Nous interprétons
désormais le monde non plus à partir du couple matière/énergie, mais selon des
algorithmes, comme si l’univers et la vie étaient d’immenses hypertextes dont
nous explorons les liens qui configurent des phénomènes, des lois, des
dynamiques et des inerties.
Et dans cet ensemble qui
nous englobe, tout est devenu information : des informations que nous
déchiffrons, des informations que nous constituons et des informations que nous
associons de façon inédite.
Pourquoi alors nous
étonner encore des fleurs naturelles colorées artificiellement comme des
cornets de crème glacée, des maquillages en tous genres, des lèvres noires ou
violettes, des faux ongles, des faux cils, des perruques ou des faux seins. Nous
fabriquons aussi bien du sérum et du sang artificiels, des os et de la peau de
synthèse, des aortes et des cœurs en plastique, que des textiles en fibre de
lait pour les gilets pare-balles, des alliages ultralégers et performants pour
l’aéronautique. Nous manipulons les gènes, les chromosomes et les cellules
souches. Avec la chirurgie esthétique un énorme marché est apparu, tant sont
nombreuses les femmes qui se font remodeler le corps selon les critères
esthétiques à la mode. Les opérations de cataracte consistent désormais à
implanter des cristallins de plastique dans les yeux. Nous prétendons ajouter dans les crèmes de
beauté des nano particules de tout ce qui peut séduire les consommatrices, et
que les prospectus publicitaires déclarent rajeunissants, bioénergétiques, en
quelque sorte «magiques».
Le vivant, le réel et
l’artificiel se déclinent désormais sans discontinuité, sans frontière discernable, selon tous les
algorithmes des industries militaires, agroalimentaires, manufacturières et
culturelles que nous décidons de programmer. C’est ce que j’ai appelé le
«nouveau naturalisme». Nous travaillons même dans les laboratoires à
synthétiser la vie. Les mutations les plus emblématiques de cette hybridation
entre ce que nous nommions il y a encore peu de temps «le réel» et opposions à «l’artificiel»

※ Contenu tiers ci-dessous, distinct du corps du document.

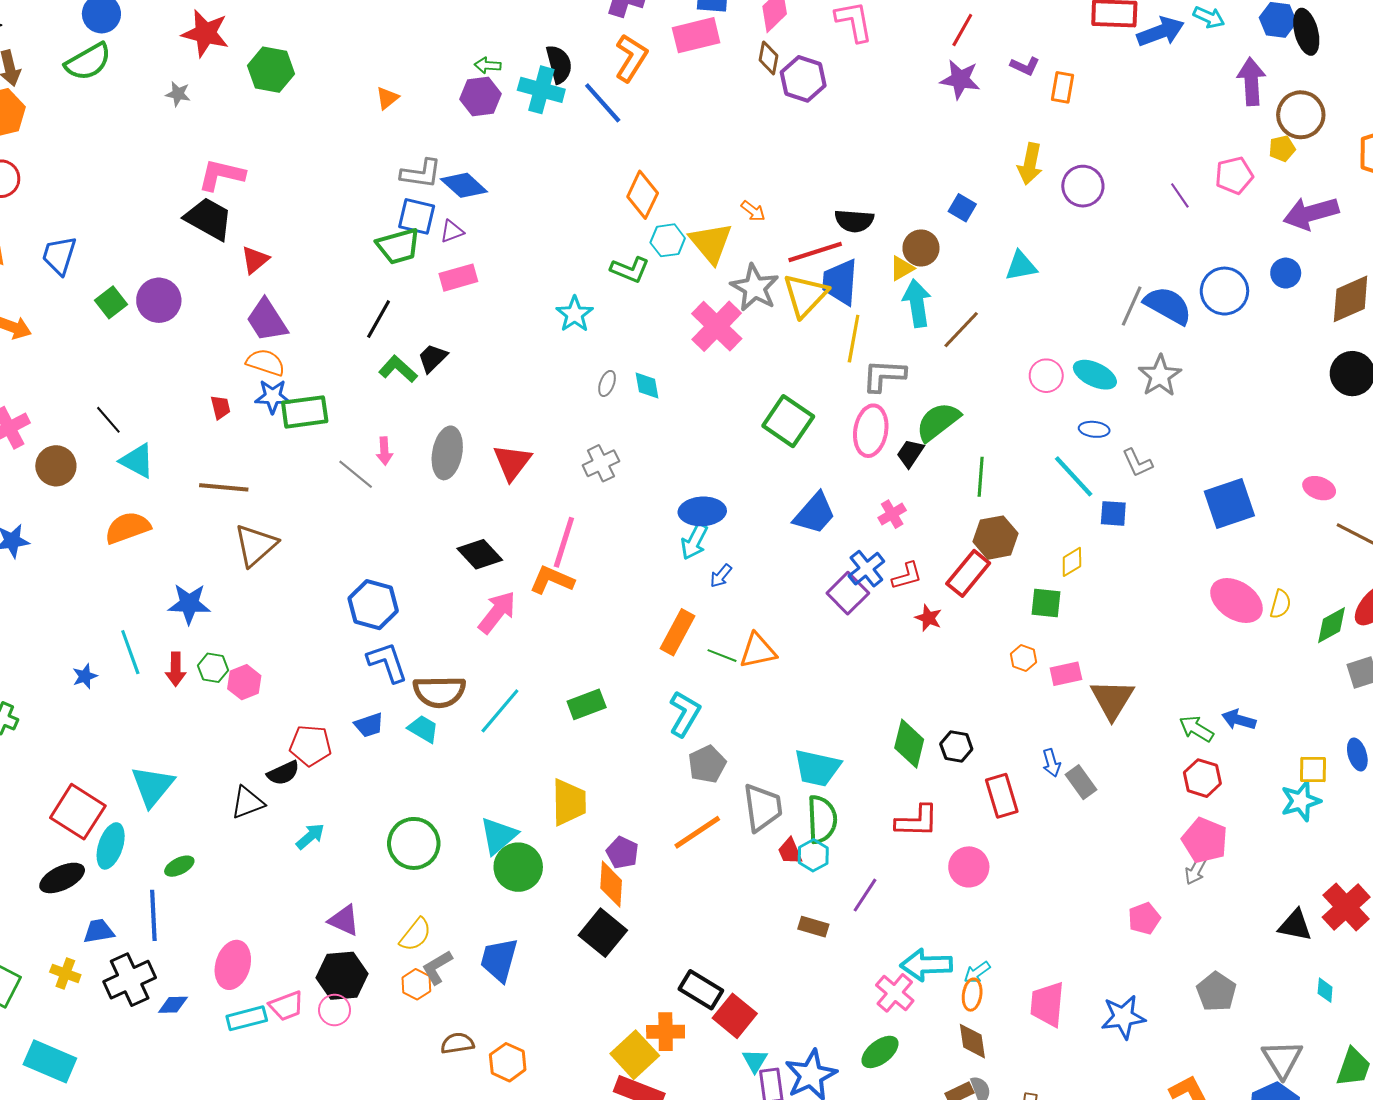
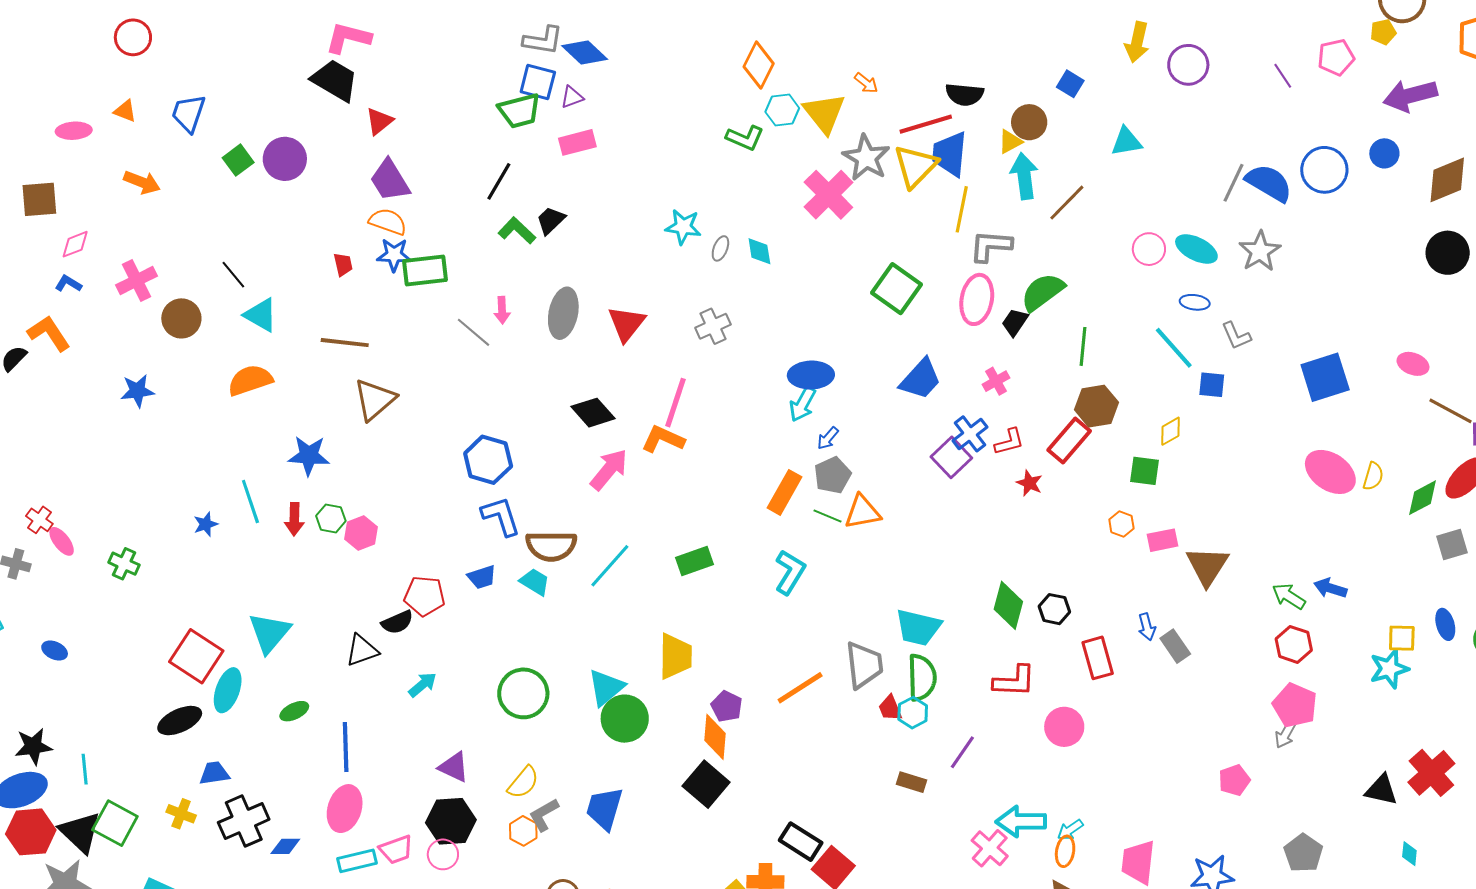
cyan star: (575, 314) -> (683, 227), moved, turned -30
gray pentagon: (707, 764) -> (832, 475), moved
blue line: (153, 915) -> (346, 747), moved

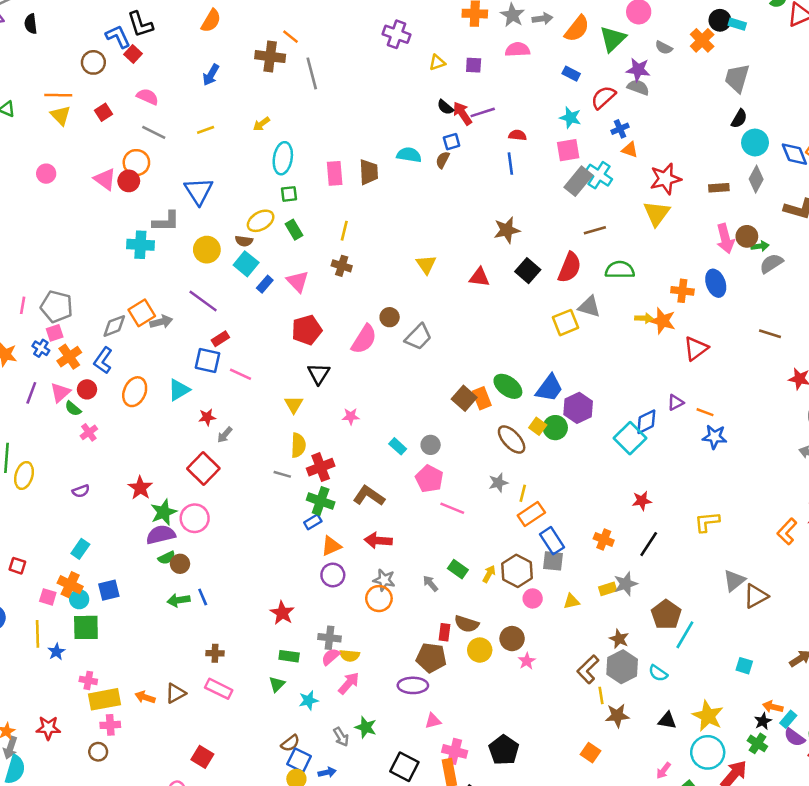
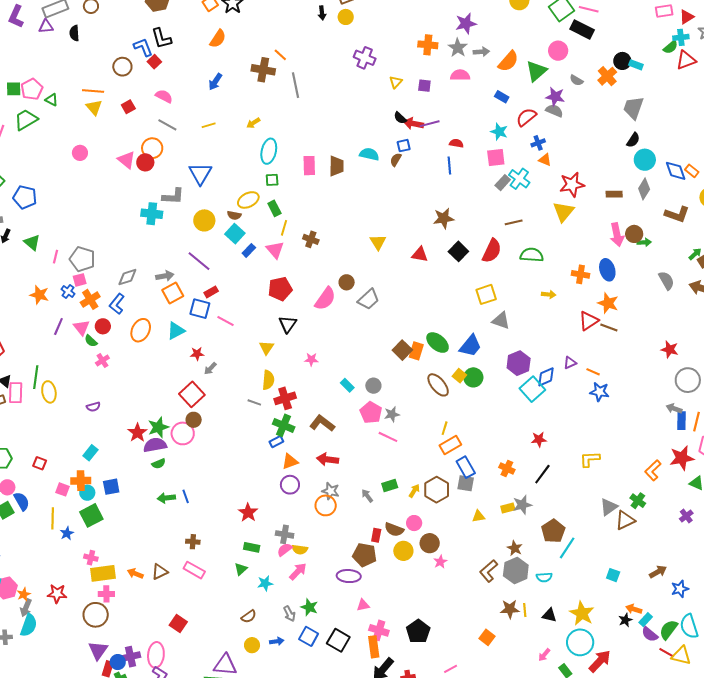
yellow triangle: (437, 62) -> (396, 82), turned -32
red arrow: (462, 113) -> (414, 124), turned -48
gray rectangle: (578, 181) -> (503, 183), size x0.7
yellow line: (344, 231) -> (284, 228), moved
gray semicircle: (771, 263) -> (666, 280), moved, turned 90
gray triangle: (589, 307) -> (501, 321), moved
orange square: (142, 313) -> (173, 293), moved
orange star: (663, 321) -> (608, 303), moved
brown line: (770, 334) -> (609, 327), moved
pink triangle: (60, 393) -> (81, 328), turned -30
orange rectangle: (482, 398) -> (416, 351), turned 36
purple hexagon: (578, 408) -> (519, 363), moved
yellow ellipse: (24, 475) -> (49, 392), turned -30
gray star: (498, 483) -> (392, 414), moved
red star: (140, 488) -> (137, 433), moved
brown circle: (180, 564) -> (194, 420), moved
green rectangle: (458, 569) -> (390, 486), turned -56
orange cross: (70, 585) -> (81, 481), turned -30
pink circle: (533, 598) -> (414, 523), moved
green square: (86, 627) -> (91, 515), turned -30
cyan semicircle: (658, 673) -> (544, 577), turned -42
yellow line: (601, 695) -> (525, 610), moved
green cross: (757, 743) -> (638, 501), moved
brown circle: (98, 752) -> (96, 615), size x1.6
blue square: (299, 760) -> (309, 636), moved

sont certainement celles qui transforment le vivant. Elles transgressent des
conceptions et des valeurs qui relevaient de croyances religieuses. Elles
s’imposent rapidement, même s’il existe encore des sectes archaïsantes, telles
que les Amish qui s’en tiennent à «la vielle nature» et interdisent même les
bicyclettes, voire qui refusent les vaccinations et les médicaments
industrialisés.
Nous pouvons alors
qualifier de «nouvelle nature» cet arrimage étroit dans lequel les éléments
dits artificiels, interventions, implants, ajouts, hybridations et synthèses prétendent
s’intégrer en douceur à la nature dite originelle, comme une valeur ajoutée et
non comme une négation.
Il existe aussi dans
l’utopie technoscientifique actuelle une tendance à déclarer obsolète l’écosystème
dit naturel, pour lui substituer une combinaison nouvelle, qui relèverait non
plus du carbone, mais du silicium et de l’intelligence artificielle. Le cyborg
en est la figure cinématographique. Mi chair mi artifice, ce successeur
anthropologique de l’homme actuel, doté de nouveaux pouvoirs, nous ferait
passer dans une ère totalement artificielle, où la valeur de l’authentique
perdrait tout sens et toute réalité, si non pour désigner une lointaine période
archaïque de l’évolution humaine.
Nous serions alors des
êtres de synthèse dans un univers de synthèse. La «vieille nature» aurait
disparu, ou serait classée «réserve
naturelle», comme dans «Le meilleur des
mondes» d’Aldous Huxley, et peut-être gardée secrète, comme dans le film
«Soleil vert» de Richard Fleischer, inspiré du roman éponyme de Harry Harrison
(1974). Nous ne serions même plus «biodégradables», comme l’imagine encore le
film éponyme du réalisateur de République dominicaine Juan Basanta (2013).Nous devenons des dieux, ni meilleurs, ni pires que ceux de l'Olympe. Et c'est là une étape qu'il nous faudra dépasser, au niveau de l'éthique.